Türkiye ile İngiltere arasında Serbest Ticaret Anlaşması imzalanması dolayısıyla düzenlenen tören, geride kalan yılın son günlerinde, 29 Aralık’ta Ankara’da imzalandı. 1 Ocak 2021 tarihinden itibaren yürürlüğe giren STA ile ikili ticaretin etkin ve sorunsuz bir şekilde devam etmesi tesis edilirken, Türk ihracatçılarının rekabetçi olduğu sektörlerde İngiltere'ye kolay ve sorunsuz bir biçimde ihracat yapabilmeleri garanti altına alınmış oldu.
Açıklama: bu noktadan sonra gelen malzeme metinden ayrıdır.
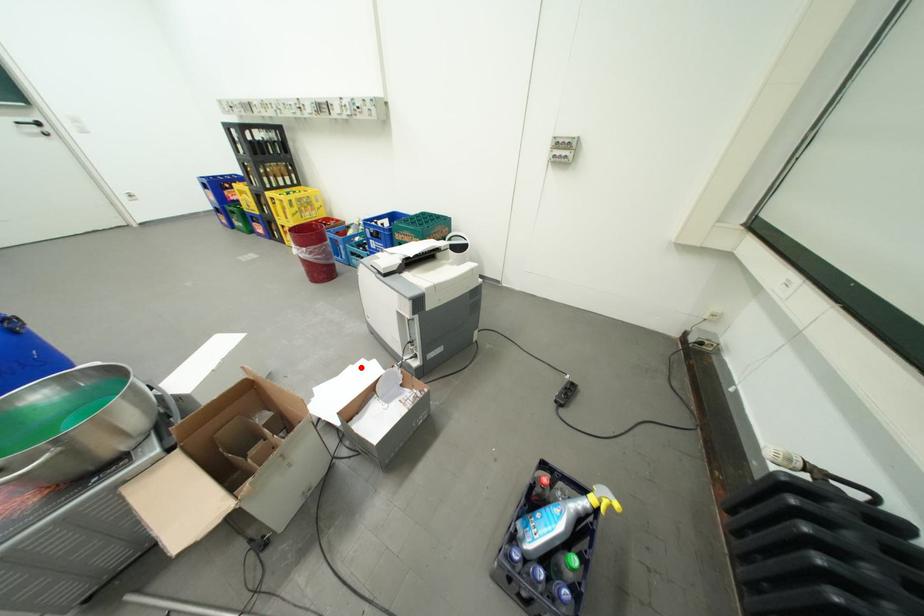
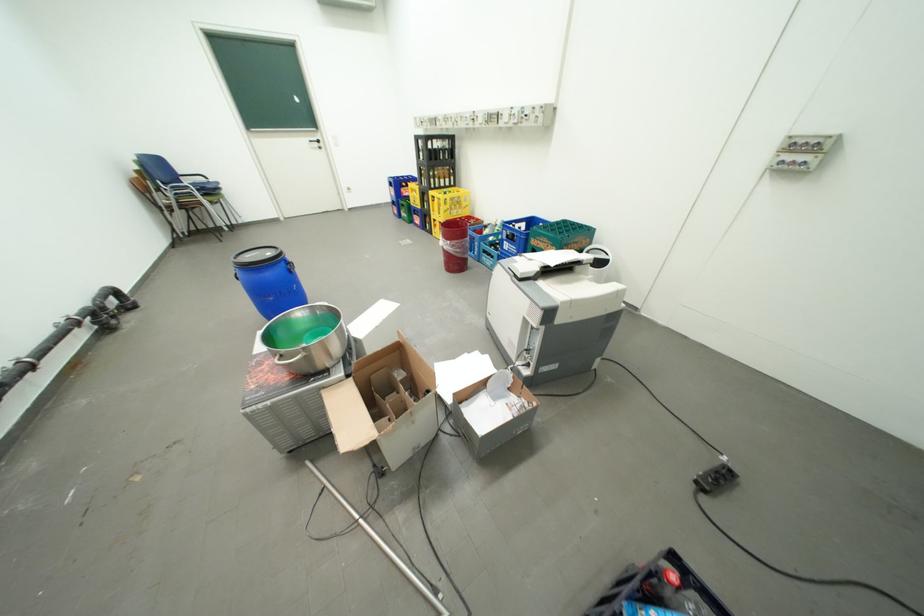
Question: I am providing you with two images of the same scene from different viewpoints. In image1, a red point is highlighted. Considering the same 3D point in image2, which of the following is correct?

Törende bir konuşma yapan Ticaret Bakanı Ruhsar Pekcan, İngiltere’nin 31 Ocak 2020 tarihi itibarıyla Avrupa Birliği'nden resmen ayrıldığını ve 2020 yılı sonuna kadar bir geçiş süreci öngörüldüğünü hatırlatarak, Türkiye olarak bu süreci yakından takip ettiklerini, yıl boyunca hem AB hem de İngiltere makamlarıyla yoğun bir diplomasi trafiği yürüttüklerini dile getirerek, “Temel amacımız, AB ile Gümrük Birliği'nden kaynaklı ticari ilişkilerimize de halel getirmeden, İngiltere ile arzu ettiğimiz bir ticaret anlaşmasını imzalamaktı. Anlaşmanın imzalanmasıyla birlikte, ticaretimiz her zamanki etkinliğiyle sürecek ve inanıyorum daha da gelişecektir.” değerlendirmesinde bulundu. Bakan Pekcan, konuşmasında, anlaşma olmasaydı İngiltere’ye yapılacak ihracatın yaklaşık yüzde 75’inin vergi yüküyle karşı karşıya kalacağını ve 2,4 milyar dolara varan bir zarara uğrayacağımızı da hatırlatarak, “Bu risk, an itibarıyla ortadan kalkmıştır.” dedi. İngiltere, Türkiye'nin toplam ihracatında halen Almanya'nın ardından ikinci sırada yer alıyor. Özellikle otomotiv, televizyon, beyaz eşya ve hazır giyim başta olmak üzere pek çok sektörde ihracatın önde gelen pazarları arasında yer alan İngiltere gerek üretim ve tedarik zincirleri gerekse yatırımlar bakımından da Türkiye için çok değerli bir ortak olmaya devam ediyor. Konuşmasında, rakamsal veriler de paylaşan Bakan Pekcan, ödemeler dengesi verilerine göre, Türkiye'de İngiltere kaynaklı yatırımların 11,6 milyar dolar düzeyinde olduğunu söylerken, “STA’nın karşılıklı yatırımlara da olumlu yansıyacağını değerlendiriyorum. Taraflar olarak ‘tarifesiz’ bir STA akdetmeyi hedeflemiştik. Bu gerçekleşti. Anlaşma, tüm sanayi ve tarım ürünlerini içeriyor. Anlaşma, vakit kaybetmeden, 1 Ocak 2021’de devreye girecek.” dedi.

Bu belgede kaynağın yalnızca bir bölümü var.